- Directed by: K. Viswanath
- Starring: Rekha Rakesh Roshan Vinod Mehra
- Music by: Laxmikant-Pyarelal
- Release date: 16 February 1996;
- Country: India
- Language: Hindi

= Aurat Aurat Aurat =

1996 film

Aurat Aurat Aurat is a 1996 Bollywood film starring Rekha. The film also stars Rakesh Roshan, Vinod Mehra, Aruna Irani and Sadashiv Amrapurkar. Directed by K. Viswanath, filming began in 1979, but was delayed and later completed in 1994. Released in 1996, the film was one of many of Vinod Mehra's posthumous releases as he died six years before the film's release.

==Plot==
Seeta (Rekha) is standing trial for the murder of Brij (Sadashiv Amrapurkar). In flashbacks it is revealed what drove her to commit murder.

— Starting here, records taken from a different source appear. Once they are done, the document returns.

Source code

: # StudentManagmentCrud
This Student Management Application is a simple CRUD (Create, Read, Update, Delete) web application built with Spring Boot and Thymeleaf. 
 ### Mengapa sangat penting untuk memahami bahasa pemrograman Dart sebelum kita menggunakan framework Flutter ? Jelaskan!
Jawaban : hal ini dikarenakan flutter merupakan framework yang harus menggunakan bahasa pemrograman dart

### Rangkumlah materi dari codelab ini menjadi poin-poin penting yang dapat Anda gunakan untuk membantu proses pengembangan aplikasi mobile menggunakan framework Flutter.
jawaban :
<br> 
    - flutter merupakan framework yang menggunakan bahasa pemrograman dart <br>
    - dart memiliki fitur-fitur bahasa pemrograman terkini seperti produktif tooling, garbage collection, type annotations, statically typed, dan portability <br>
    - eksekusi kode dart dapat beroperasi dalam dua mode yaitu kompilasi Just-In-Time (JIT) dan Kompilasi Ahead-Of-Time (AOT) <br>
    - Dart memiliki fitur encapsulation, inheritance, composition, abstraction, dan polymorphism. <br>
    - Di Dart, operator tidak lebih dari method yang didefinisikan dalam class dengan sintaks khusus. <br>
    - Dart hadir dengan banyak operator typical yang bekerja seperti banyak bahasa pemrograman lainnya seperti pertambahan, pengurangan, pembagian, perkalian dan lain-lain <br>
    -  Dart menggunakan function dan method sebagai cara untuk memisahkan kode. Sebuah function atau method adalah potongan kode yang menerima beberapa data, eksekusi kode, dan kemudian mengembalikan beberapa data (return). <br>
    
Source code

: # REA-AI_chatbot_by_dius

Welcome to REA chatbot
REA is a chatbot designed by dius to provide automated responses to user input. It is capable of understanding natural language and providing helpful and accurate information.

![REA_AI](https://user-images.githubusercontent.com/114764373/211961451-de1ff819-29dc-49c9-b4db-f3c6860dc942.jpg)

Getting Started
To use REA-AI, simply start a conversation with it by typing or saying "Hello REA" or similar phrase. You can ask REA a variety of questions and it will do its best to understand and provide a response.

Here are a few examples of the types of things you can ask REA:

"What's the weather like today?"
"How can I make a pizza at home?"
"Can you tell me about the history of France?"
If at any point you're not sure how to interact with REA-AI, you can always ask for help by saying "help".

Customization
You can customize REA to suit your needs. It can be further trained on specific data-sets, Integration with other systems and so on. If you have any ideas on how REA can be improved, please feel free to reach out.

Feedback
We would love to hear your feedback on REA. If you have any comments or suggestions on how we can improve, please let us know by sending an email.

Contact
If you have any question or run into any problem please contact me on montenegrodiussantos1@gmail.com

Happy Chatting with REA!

Rakesh (Rakesh Roshan), a spoilt rich man, fell in love with her. She was engaged to Vijay (Vinod Mehra). Rakesh got Vijay killed by hiring Brij. Seeta moved on with her life, devastated by her fiancé's death. She marries a barrister named Vajpayee (Shreeram Lagoo) and is shocked when she discovers by coincidence that her husband's son from a previous marriage is Rakesh.

==Cast==
- Rekha as Seeta Vajpayee
- Rakesh Roshan as Rakesh Vajpayee
- Vinod Mehra as Vijay
- Aruna Irani as Aruna
- Neeta Mehta as Savitri
- Shreeram Lagoo as Barrister Vajpayee
- Sadashiv Amrapurkar as Brij

==Music==
The music composed by Laxmikant-Pyarelal with lyrics by Anand Bakshi.

| Song | Singer |
|---|---|
| "Chhota Sa Ghar Banaye" (Happy) | Lata Mangeshkar, Talat Aziz |
| "Chhota Sa Ghar Banaye" (Sad) | Lata Mangeshkar, Talat Aziz |
| "Bolo Jai Seetaram" | Asha Bhosle |
| "Rota Hai Fariyad Karta" | Anuradha Paudwal |
| "Ae Aurat" (Male) | Vinod Rathod |
| "Ae Aurat" (Female) | Kavita Krishnamurthy |
| "Sab Ka Daman Chhodke" | Kavita Krishnamurthy |

== Reception ==
New Straits Times said in a review of Aurat Aurat Aurat that "The first hour was dreadfully slow moving" but noted that the second half "was so much better". The review went on to lament that director Vishwanath "should have made his heroine tougher and given more room for Rekha to be expressive and display her emotions".